The High Court of England and Wales has given Football Index administrators the green light to roll out the process of returning customer funds.
On Tuesday, the court ruled that Begbies Traynor Group can start paying out money owed to players following the collapse of the popular football stock market in March this year. The cut off for the payment of the dividends has been set at the date of administration, which is March 26. This means that bettors will receive payment based on the status of their account on the date, and dividends accrued after March 26 will not be paid out.
The judgement comes as a great relief to more than 280,000 players whose funds have been trapped in the platform for the last three months.
According to Begbies Traynor, Football Index will refund roughly £3.5 million of £4.5 million held in the company’s player protection account.
The money, which is currently held by the Viscount of Jersey, will be disbursed to the platform’s payment provider upon request from the administrator. The transfer will take five to eight days, after which the company will start distributing the funds to customers.
Payouts will be made through the players’ accounts using the same withdrawal methods available when the betting site was active. Customers who qualify to get a refund will receive email notifications when the funds hit their accounts, and from there they will be able to sign into the site and submit cashout requests.

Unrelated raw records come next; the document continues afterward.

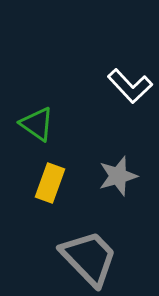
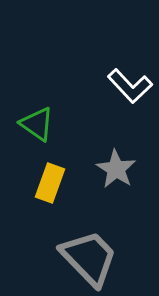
gray star: moved 2 px left, 7 px up; rotated 24 degrees counterclockwise
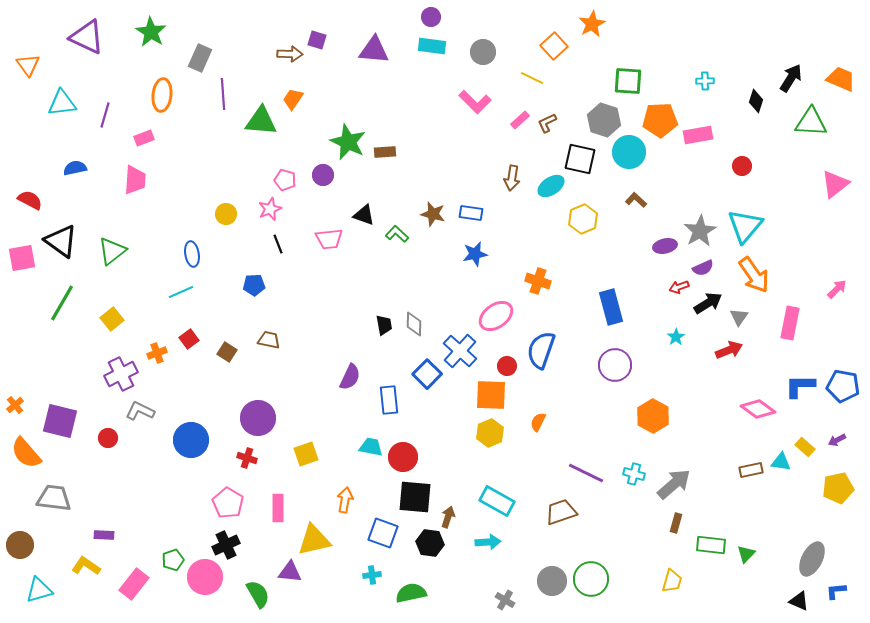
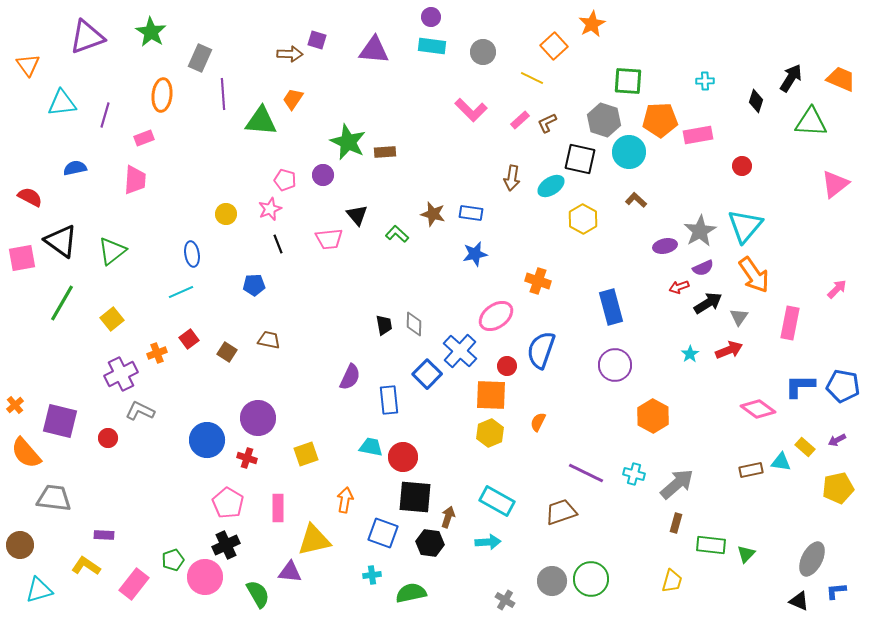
purple triangle at (87, 37): rotated 45 degrees counterclockwise
pink L-shape at (475, 102): moved 4 px left, 8 px down
red semicircle at (30, 200): moved 3 px up
black triangle at (364, 215): moved 7 px left; rotated 30 degrees clockwise
yellow hexagon at (583, 219): rotated 8 degrees counterclockwise
cyan star at (676, 337): moved 14 px right, 17 px down
blue circle at (191, 440): moved 16 px right
gray arrow at (674, 484): moved 3 px right
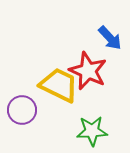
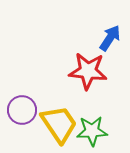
blue arrow: rotated 104 degrees counterclockwise
red star: rotated 18 degrees counterclockwise
yellow trapezoid: moved 39 px down; rotated 30 degrees clockwise
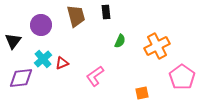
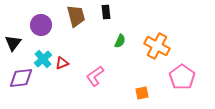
black triangle: moved 2 px down
orange cross: rotated 35 degrees counterclockwise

The surplus amount in the player protection account will be used to offset legal fees and other costs incurred by administrators, as well as settle debts owed to other creditors, including customers with open bets.
Bettors can look forward to receiving their dividends in the next 7 to 18 working days.
Football Index launched in the UK market in 2015 under the regulation of the Gambling Commission.
The BetIndex operated platform allowed punters to buy shares in professional football players by placing real money bets on their future performance. Customers with active bets earned dividends based on the footballers’ performance in the media or on the field.
On March 8 this year, the investment platform announced new dividend terms that saw the value of maximum dividend per share drop from 14p to 3p. The move led to a drastic fall in share prices on the market, prompting instant losses for thousands of British bettors.
Three days later, the platform operator, BetIndex, announced the suspension of the betting exchange on its website and revealed that it was going into administration as it seeks to relaunch operations in a restructured form.
Consequently, the Gambling Commission suspended the operating licence of Football Index citing concerns over the operator’s activities. The announcement was followed by a statement from BetIndex, confirming that it was planning to go into administration with Begbies Traynor.
Investigations into the collapse of the exchange have revealed that BetIndex, the parent company of Football Index, decided to suspend operations and go into administration three days prior to the dividend slash.
In other news, the Department for Digital, Culture, Media and Sports (DCMS) has tapped Malcom Sheehan QC to lead the government’s independent review into the crash of Football Index.
The investigation will seek to examine the actions of the UKGC towards the operator by looking at the Commission’s initial assessment of Football Index, the licensing process, and monitoring thereafter. The exchange obtained its permit in September 2015, and the inquiry is expected to cover the period between licensing through March 2021.
The objective of the investigation is to establish what caused the collapse and whether the regulator could have acted sooner to prevent it.
Also, Sheehan is expected to examine the actions taken by the Financial Conduct Authority (FCA) and determine whether the body should have been responsible for regulating the exchange.
The commercial and common law expert is set to submit his report to the Department in Summer.Findings from the inquiry will be incorporated into the government’s ongoing review of the Gambling Act of 2005.